The lucky contestant took a four-step run up, swung his foot and the ball dribbled off the tee all of two metres. He lined up the next and it dribbled ten metres. The next two didn't travel much further, and his final attempt actually left the ground momentarily before crossing the 20 metre line. Never mind, it was a great effort, said the female announcer, even consoling him with the suggestion that even she would probably struggle at that distance.

Fifth and last: Novelty oversized cheques are back

It was good to see the novelty oversized cheque making its presence felt on grand final day. The man-of-the-match award winners in the first two grand finals were presented with hilariously large pieces of cardboard.
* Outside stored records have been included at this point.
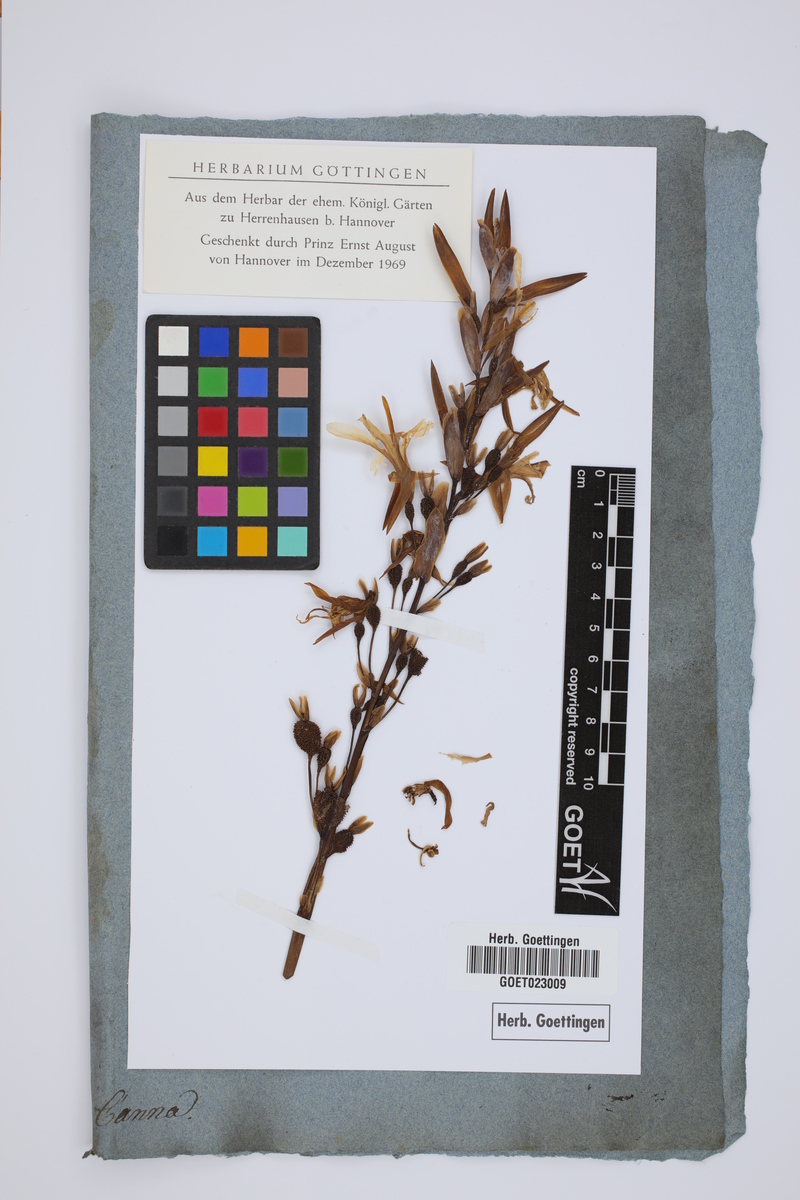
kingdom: Plantae
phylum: Tracheophyta
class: Liliopsida
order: Zingiberales
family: Cannaceae
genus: Canna
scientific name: Canna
The funniest however, was the cheque presented to the eight-year-old between games for winning a junior rugby league award. The poor little guy was nearly blown away by the stiff southerly as he battled to carry his cheque off the field. Hopefully his parents brought a car with plenty of cargo room for the trip home.

Handover: Ears are still ringing

The PA system at ANZ Stadium is either specially designed to accommodate the hearing impaired, or cruelly intended to add to the numbers of people who suffer such an impairment. The ground announcer made it worse by screaming his every word into the microphone to the point where his voice was literally painful.

A recent Foo Fighters concert at the same venue wasn't half as loud as everything that happened at the venue on grand final day. The Gang of Youths took to the overly elaborate stage before kick-off and belted out several tunes, with the volume set to bleeding ears level. During the game, at every break in play, the crowd was treated to music from artists as diverse as Elvis Presley, the Beatles and aforementioned Foo Fighters.

Is it designed the make the event more memorable considering your ears will ring for the next 24 hours? Does everything need to be so loud that your clothes buzz as the sound waves hit you? How did we ever get through a game of rugby league without musical interludes?